We correct the record openly. This policy sets out how we handle errors in published research, how we classify them, and how you can report one.

This policy is effective from 12 May 2026. It applies to all research the International Research Institute publishes, and forms part of our editorial standards. Correcting the record when we get something wrong is a condition of publishing, not an exception to it.

Our principle

Independent research is only as trustworthy as its willingness to be corrected. When we become aware of an error, we assess it promptly, act in proportion to its significance, and record what we changed and why. We do not quietly alter published conclusions.

How we classify changes

  • Minor amendments— typographical fixes, broken links, formatting and other changes that do not affect the meaning or findings. These are made without a formal notice, though the document’s version and date are updated.
  • Corrections— changes that affect a figure, a statement or an interpretation without undermining the study’s central findings. We publish a dated correction notice describing what changed, and preserve the earlier version on request.
  • Substantive corrections— changes that materially affect the conclusions. These carry a prominent notice on the publication and are recorded in the item’s history.
  • Withdrawal or replacement — where a study can no longer be relied upon, we withdraw it with a clear explanation, or replace it with a corrected version that is labelled as such.

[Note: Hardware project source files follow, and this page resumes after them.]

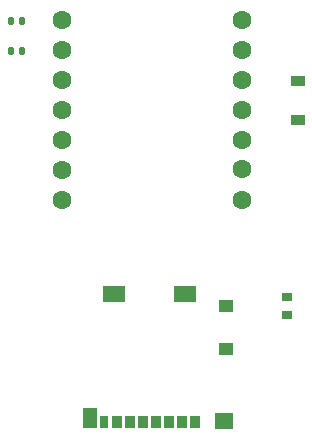
<source format=gbr>
%TF.GenerationSoftware,KiCad,Pcbnew,(6.0.7-1)-1*%
%TF.CreationDate,2022-09-20T15:59:29-07:00*%
%TF.ProjectId,sd_bt_qtpy,73645f62-745f-4717-9470-792e6b696361,rev?*%
%TF.SameCoordinates,Original*%
%TF.FileFunction,Soldermask,Top*%
%TF.FilePolarity,Negative*%
%FSLAX46Y46*%
G04 Gerber Fmt 4.6, Leading zero omitted, Abs format (unit mm)*
G04 Created by KiCad (PCBNEW (6.0.7-1)-1) date 2022-09-20 15:59:29*
%MOMM*%
%LPD*%
G01*
G04 APERTURE LIST*
G04 Aperture macros list*
%AMRoundRect*
0 Rectangle with rounded corners*
0 $1 Rounding radius*
0 $2 $3 $4 $5 $6 $7 $8 $9 X,Y pos of 4 corners*
0 Add a 4 corners polygon primitive as box body*
4,1,4,$2,$3,$4,$5,$6,$7,$8,$9,$2,$3,0*
0 Add four circle primitives for the rounded corners*
1,1,$1+$1,$2,$3*
1,1,$1+$1,$4,$5*
1,1,$1+$1,$6,$7*
1,1,$1+$1,$8,$9*
0 Add four rect primitives between the rounded corners*
20,1,$1+$1,$2,$3,$4,$5,0*
20,1,$1+$1,$4,$5,$6,$7,0*
20,1,$1+$1,$6,$7,$8,$9,0*
20,1,$1+$1,$8,$9,$2,$3,0*%
G04 Aperture macros list end*
%ADD10R,0.850000X1.100000*%
%ADD11R,0.750000X1.100000*%
%ADD12R,1.200000X1.000000*%
%ADD13R,1.550000X1.350000*%
%ADD14R,1.170000X1.800000*%
%ADD15R,1.900000X1.350000*%
%ADD16C,1.600000*%
%ADD17R,1.200000X0.900000*%
%ADD18RoundRect,0.140000X0.140000X0.170000X-0.140000X0.170000X-0.140000X-0.170000X0.140000X-0.170000X0*%
%ADD19R,0.864000X0.787000*%
G04 APERTURE END LIST*
D10*
%TO.C,J1*%
X165605000Y-100950000D03*
X164505000Y-100950000D03*
X163405000Y-100950000D03*
X162305000Y-100950000D03*
X161205000Y-100950000D03*
X160105000Y-100950000D03*
X159005000Y-100950000D03*
D11*
X157955000Y-100950000D03*
D12*
X168240000Y-94800000D03*
X168240000Y-91100000D03*
D13*
X168065000Y-100825000D03*
D14*
X156745000Y-100600000D03*
D15*
X158770000Y-90125000D03*
X164740000Y-90125000D03*
%TD*%
D16*
%TO.C,U2*%
X154380000Y-66880000D03*
X154380000Y-69420000D03*
X154380000Y-71960000D03*
X154380000Y-74500000D03*
X154380000Y-77040000D03*
X154380000Y-79580000D03*
X154380000Y-82120000D03*
X169620000Y-82120000D03*
X169620000Y-79500000D03*
X169620000Y-77040000D03*
X169620000Y-74500000D03*
X169620000Y-71960000D03*
X169620000Y-69420000D03*
X169620000Y-66880000D03*
%TD*%
D17*
%TO.C,D1*%
X174300000Y-72050000D03*
X174300000Y-75350000D03*
%TD*%
D18*
%TO.C,C2*%
X150980000Y-69500000D03*
X150020000Y-69500000D03*
%TD*%
D19*
%TO.C,R1*%
X173400000Y-90325500D03*
X173400000Y-91874500D03*
%TD*%
D18*
%TO.C,C1*%
X150980000Y-67000000D03*
X150020000Y-67000000D03*
%TD*%
M02*

</source>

Versioning and transparency

Every published item carries a date and, where relevant, a version. When we issue a correction, the notice states the date, the nature of the change and its effect on the findings. Digital object identifiers continue to resolve to the current version, and we keep an internal record of what was changed so the history is auditable.

How we decide

Corrections are assessed by the research team responsible for the work together with our editorial function, independently of any funder or commissioning party. Where an error affects a study that informed public decisions, we prioritise a swift and visible correction.

How to report an error

If you believe you have found an error in our work, please tell us. Email corrections@internationalresearchinstitute.org or use our contact page, naming the publication and describing the issue as precisely as you can. We acknowledge reports promptly and explain what action, if any, we will take.

Related standards

This policy works alongside our editorial standards, our conflict of interest policy and our research independence commitments.